> What you are asked to do:
Edit the lines starting at the one containing "田市邑楽郡大泉町の姿勢改善と女性の健康習慣ガ" and ending at the one containing "revitaliser", replacing "remonter" with "relever" and keeping everything else the same. Leave the pictures out of your answer.

> Dataset excerpts:
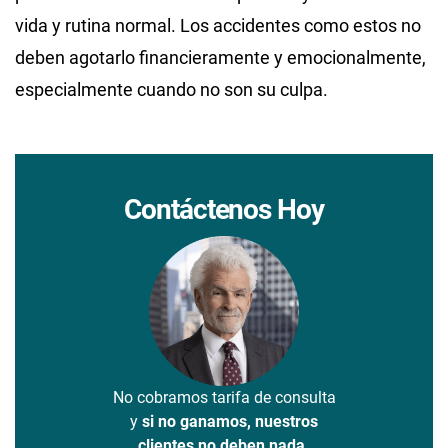
vida y rutina normal. Los accidentes como estos no
deben agotarlo financieramente y emocionalmente,
especialmente cuando no son su culpa.
Contáctenos Hoy
No cobramos tarifa de consulta
y
si no ganamos, nuestros
clientes no deben nada.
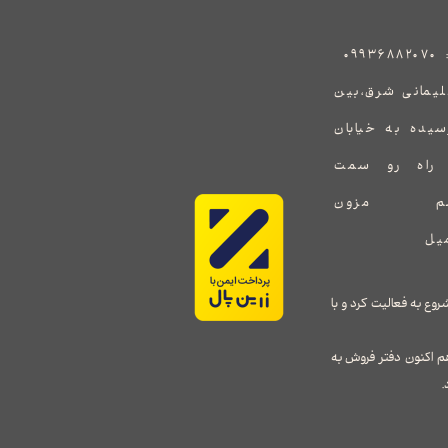
:
۰۹۹۳۶۸۸۲۰۷۰
هید سلیمانی شرق،بین
رسیده به خیابان
ف راه رو سمت
یشم یک برند جدید در طراحی و واردات پوشاک زنانه می باشد که توسط خانم ملیحه سلطانی در سال ۱۳۹۸ شروع به فعالیت کرد و با
م اکنون دفتر فروش به
.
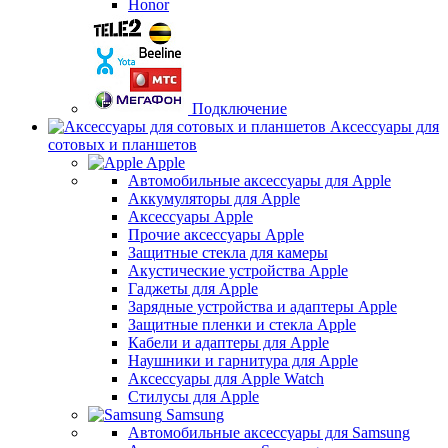
Honor
Подключение
Аксессуары для
сотовых и планшетов
Apple
Автомобильные аксессуары для Apple
Аккумуляторы для Apple
Аксессуары Apple
Прочие аксессуары Apple
Защитные стекла для камеры
Акустические устройства Apple
Гаджеты для Apple
Зарядные устройства и адаптеры Apple
Защитные пленки и стекла Apple
Кабели и адаптеры для Apple
Наушники и гарнитура для Apple
Аксессуары для Apple Watch
Стилусы для Apple
Samsung
Автомобильные аксессуары для Samsung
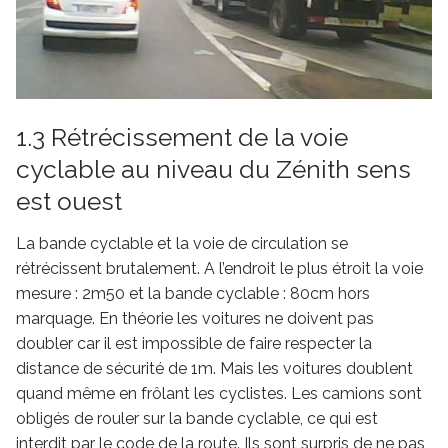
1.3 Rétrécissement de la voie
cyclable au niveau du Zénith sens
est ouest
La bande cyclable et la voie de circulation se
rétrécissent brutalement. A l’endroit le plus étroit la voie
mesure : 2m50 et la bande cyclable : 80cm hors
marquage. En théorie les voitures ne doivent pas
doubler car il est impossible de faire respecter la
distance de sécurité de 1m. Mais les voitures doublent
quand même en frôlant les cyclistes. Les camions sont
obligés de rouler sur la bande cyclable, ce qui est
interdit par le code de la route. Ils sont surpris de ne pas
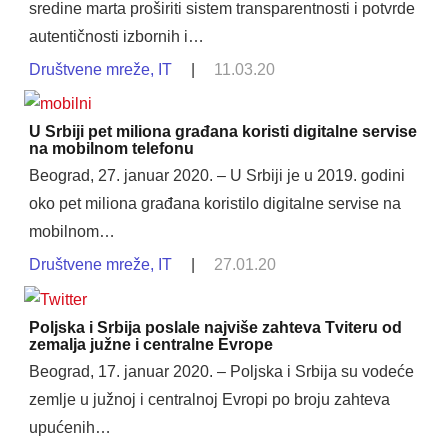
sredine marta proširiti sistem transparentnosti i potvrde
autentičnosti izbornih i…
Društvene mreže
,
IT
|
11.03.20
U Srbiji pet miliona građana koristi digitalne servise
na mobilnom telefonu
Beograd, 27. januar 2020. – U Srbiji je u 2019. godini
oko pet miliona građana koristilo digitalne servise na
mobilnom…
Društvene mreže
,
IT
|
27.01.20
Poljska i Srbija poslale najviše zahteva Tviteru od
zemalja južne i centralne Evrope
Beograd, 17. januar 2020. – Poljska i Srbija su vodeće
zemlje u južnoj i centralnoj Evropi po broju zahteva
upućenih…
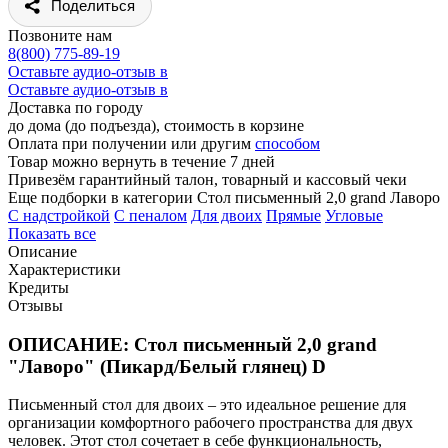
Поделиться
Позвоните нам
8(800) 775-89-19
Оставьте аудио-отзыв в
Оставьте аудио-отзыв в
Доставка по городу
до дома (до подъезда), стоимость
в корзине
Оплата при получении или другим
способом
Товар можно вернуть в течение 7 дней
Привезём гарантийный талон, товарный и кассовый чеки
Еще подборки в категории Стол письменный 2,0 grand Лаворо
C надстройкой
C пеналом
Для двоих
Прямые
Угловые
Показать все
Описание
Характеристики
Кредиты
Отзывы
ОПИСАНИЕ: Стол письменный 2,0 grand
"Лаворо" (Пикард/Белый глянец) D
Письменный стол для двоих – это идеальное решение для
организации комфортного рабочего пространства для двух
человек. Этот стол сочетает в себе функциональность,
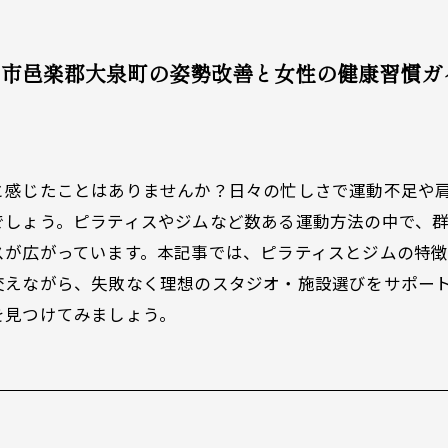
田市邑楽郡大泉町の姿勢改善と女性の健康習慣ガ
と感じたことはありませんか？日々の忙しさで運動不足や
でしょう。ピラティスやジムなど数ある運動方法の中で、
スが広がっています。本記事では、ピラティスとジムの特
交えながら、失敗なく理想のスタジオ・施設選びをサポー
を見つけてみましょう。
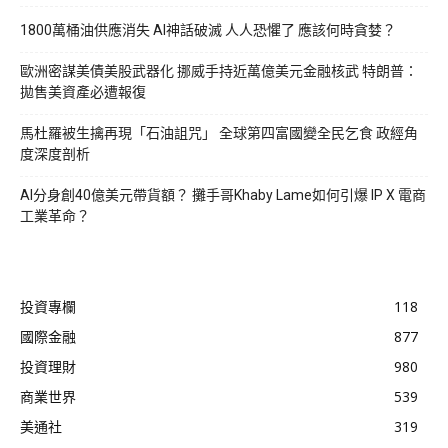
1800萬桶油供應消失 AI神話破滅 人人恐懼了 應該何時貪婪？
歐洲密謀美債美股武器化 挪威手持近萬億美元金融核武 特朗普：
拋售美資產必遭報復
馬杜羅被生擒再現「石油詛咒」 全球第四富國變全民乞食 政經角
度深度剖析
AI分身創40億美元帶貨額？ 攤手哥Khaby Lame如何引爆 IP X 電商
工業革命？
投資專欄
118
國際金融
877
投資理財
980
商業世界
539
美通社
319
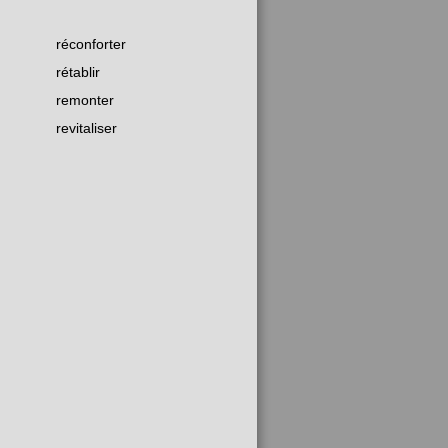
réconforter
rétablir
remonter
revitaliser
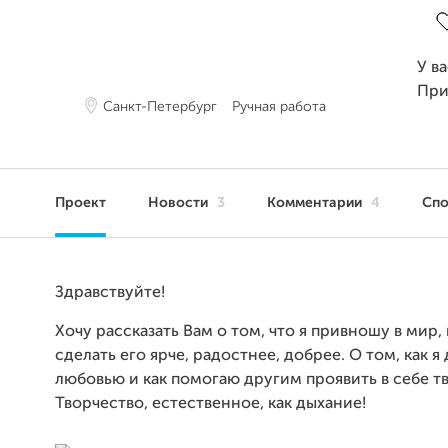
У в
При
Санкт-Петербург
Ручная работа
Проект
Новости
3
Комментарии
4
Сп
Здравствуйте!
Хочу рассказать Вам о том, что я привношу в мир,
сделать его ярче, радостнее, добрее. О том, как я
любовью и как помогаю другим проявить в себе т
Творчество, естественное, как дыхание!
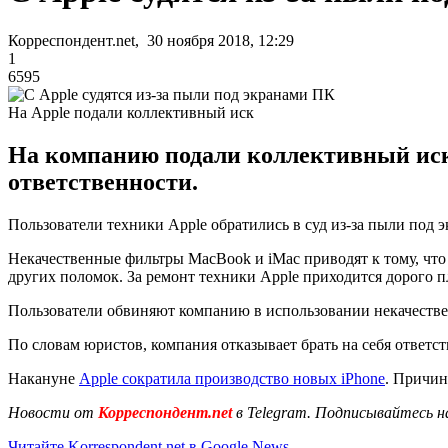
Корреспондент.net, 30 ноября 2018, 12:29
1
6595
На Apple подали коллективный иск
На компанию подали коллективный иск
ответственности.
Пользователи техники Apple обратились в суд из-за пыли под
Некачественные фильтры MacBook и iMac приводят к тому, что 
других поломок. За ремонт техники Apple приходится дорого п
Пользователи обвиняют компанию в использовании некачествен
По словам юристов, компания отказывает брать на себя ответст
Накануне
Apple сократила производство новых iPhone
. Причин
Новости от
Корреспондент.net
в Telegram. Подписывайтесь н
Читайте Korrespondent.net в Google News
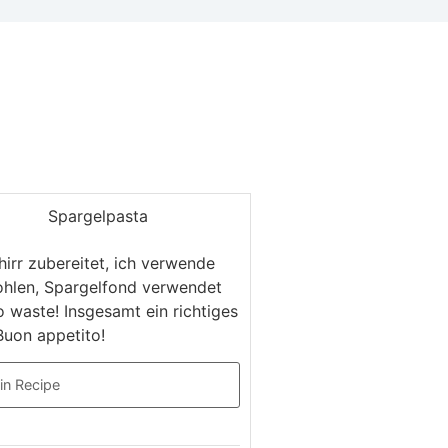
hirr zubereitet, ich verwende
hlen, Spargelfond verwendet
o waste! Insgesamt ein richtiges
Buon appetito!
in Recipe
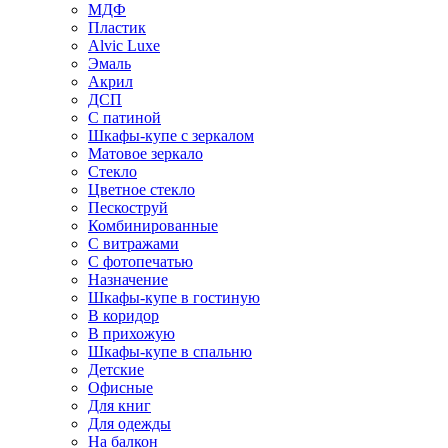
МДФ
Пластик
Alvic Luxe
Эмаль
Акрил
ДСП
С патиной
Шкафы-купе с зеркалом
Матовое зеркало
Стекло
Цветное стекло
Пескоструй
Комбинированные
С витражами
С фотопечатью
Назначение
Шкафы-купе в гостиную
В коридор
В прихожую
Шкафы-купе в спальню
Детские
Офисные
Для книг
Для одежды
На балкон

> Result:
田市邑楽郡大泉町の姿勢改善と女性の健康習慣ガ
と感じたことはありませんか？日々の忙しさで運動不足や
でしょう。ピラティスやジムなど数ある運動方法の中で、
スが広がっています。本記事では、ピラティスとジムの特
交えながら、失敗なく理想のスタジオ・施設選びをサポー
を見つけてみましょう。
1800萬桶油供應消失 AI神話破滅 人人恐懼了 應該何時貪婪？
歐洲密謀美債美股武器化 挪威手持近萬億美元金融核武 特朗普：
拋售美資產必遭報復
馬杜羅被生擒再現「石油詛咒」 全球第四富國變全民乞食 政經角
度深度剖析
AI分身創40億美元帶貨額？ 攤手哥Khaby Lame如何引爆 IP X 電商
工業革命？
投資專欄
118
國際金融
877
投資理財
980
商業世界
539
美通社
319
réconforter
rétablir
relever
revitaliser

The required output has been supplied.